Piazzolla: los años del tiburón, por Alejandro Carrillo Penovi (SAE)
Junio de 2016. En el medio del montaje de “Nieve negra” me llama un (a esta altura) viejo conocido: Daniel Rosenfeld. Con inusual antelación me preguntó si me interesaba editar un documental sobre Piazzolla. Ya de pique venían dos cartas fuertes: primera, abordar a uno de los artistas argentinos de mayor proyección universal; segunda, servir a un director reconocido, sofisticado y sagaz. Por si esos dos elementos no fueran suficiente atractivo, Daniel me anticipó el calibre cinematográfico y productivo del proyecto, bajando otras dos cartas tremendas: por un lado, la disponibilidad de archivos de la familia Piazzolla absolutamente inéditos, en todo tipo de fuentes sonoras y visuales; y por otro, la posibilidad concreta de trabajar con la música original del genio de Ástor, gracias a una literalmente extraordinaria ingeniería productiva. Daniel hacía saber lo que tenía en sus manos: no es un documental de Piazzolla, remató, es el documental de Piazzolla. Los dos fuimos conscientes de que su invitación a meter mano en el proyecto era un halago, y esa clase de halagos suelen aceptarse, bajo la forma de un desafío.
De hecho mi mujer lo sintetizó muy bien, cuando le conté la novedad: con esa música, me dijo, ya tenés todo resuelto. Creo que incluso acotó un “qué vivo”. Incluso haciéndole el descuento de rigor, la observación tiene una cuota de verdad. Más de una vez le dije a Daniel que, si con toda la extraordinaria materia prima que él había podido conseguir, yo no hacía un buen montaje, directamente me tenía que hacer una denuncia penal. A mí o a cualquier otrx colega. Es que realmente las fuentes que este muchacho encontró —y me consta que hizo a veces minería y a veces rabdomancia— son lisa y llanamente maravillosas. El trabajo de montaje tuvo en muchos casos ribetes de curaduría: simplemente había que saber ubicar las piezas en la vitrina, sin dañarlas, para que se luzcan bien.

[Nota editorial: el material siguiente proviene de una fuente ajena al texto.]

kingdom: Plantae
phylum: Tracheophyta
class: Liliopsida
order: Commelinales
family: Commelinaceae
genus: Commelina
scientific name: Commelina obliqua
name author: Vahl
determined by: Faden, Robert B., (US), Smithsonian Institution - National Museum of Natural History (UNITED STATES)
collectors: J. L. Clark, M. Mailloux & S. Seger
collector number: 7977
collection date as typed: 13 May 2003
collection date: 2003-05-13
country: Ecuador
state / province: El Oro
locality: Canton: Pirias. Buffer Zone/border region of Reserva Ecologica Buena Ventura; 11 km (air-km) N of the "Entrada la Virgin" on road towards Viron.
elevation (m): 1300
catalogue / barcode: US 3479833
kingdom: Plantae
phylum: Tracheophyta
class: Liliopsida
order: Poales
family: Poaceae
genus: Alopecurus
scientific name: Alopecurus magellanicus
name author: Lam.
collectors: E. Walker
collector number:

Aunque en realidad, obviamente, la cosa fue mucho más complicadita: siempre resistimos la fácil tentación de salir a jugar el partido pensando que ganamos “solamente con la camiseta” de Piazzolla. Daniel, como buen director, no admite los atajos. Para empezar, no filmó entrevistas (por supuesto en la película hay entrevistas, pero sólo en el material de archivo). El relato, conducido desde el off por Daniel Piazzolla, el hijo de Ástor, tenía que tocar varios ejes conceptuales o temáticos que Rosenfeld necesitaba desarrollar y valorizar. Había momentos de la vida de Ástor que no se podían eludir: su infancia, Nueva York, Nonino, Gardel, Troilo, París, Nadia Boulanger, Gerry Mulligan, Jacobo Fijman, Punta del Este, los tiburones… en fin, el catálogo de exigencias históricas y anecdóticas parecía casi infinito.
Y además, la música.
¿Cómo administrar ese preciado recurso? ¿Qué licencias podíamos tomarnos, respecto de las épocas del relato, para no ser demasiado anacrónicos? ¿Daba el presupuesto para una inclusión más? (Estamos hablando de Ástor Piazzolla, un activo de lujo en varios catálogos de discográficas.) ¿Cuánto tiempo podemos estar narrando sin volver a verlo (y escucharlo) bailar con su instrumento, sin experimentar ese fenómeno audiovisual hipnotizante? Algunas decisiones pasaron por la razón de la cabeza y el diseño; otras, por la alquimia del ensayo y el error: Daniel Rosenfeld de esto sabe e intuye como pocos.
Y también supo que tenía lo más importante para construir el eje emocional del relato: el testimonio vivo, descarnado, jovial, del último sobreviviente de la familia directa de Ástor: Daniel Piazzolla, casi protagonista, casi involuntario, quien con generosidad se abrió a su tocayo director y le (nos) brindó absolutamente todo, y más, para poder acceder un poco más profundamente a la persona de su padre. Un padre literalmente genio y figura, el tipo de padre que suele ser muy difícil con sus hijxs. Seguramente por todas las dificultades de Ástor es que finalmente Daniel hijo, y Daniel director, y probablemente todxs, lo extrañamos un poco, lo comprendemos un poco, lo queremos un poco. Ese es un pequeño triunfo de la película.
Y para cualquier editora o editor, creo, tener la chance y la responsabilidad de alcanzar ese efecto contando la vida de un artista, es un lindo sueño. A veces uno tiene el traste de que se haga realidad, y aunque en estos tiempos difíciles es ostentoso decirlo, parafraseando a un poeta: por favor sepan disculpar mi felicidad. Espero que sea la de otrxs también.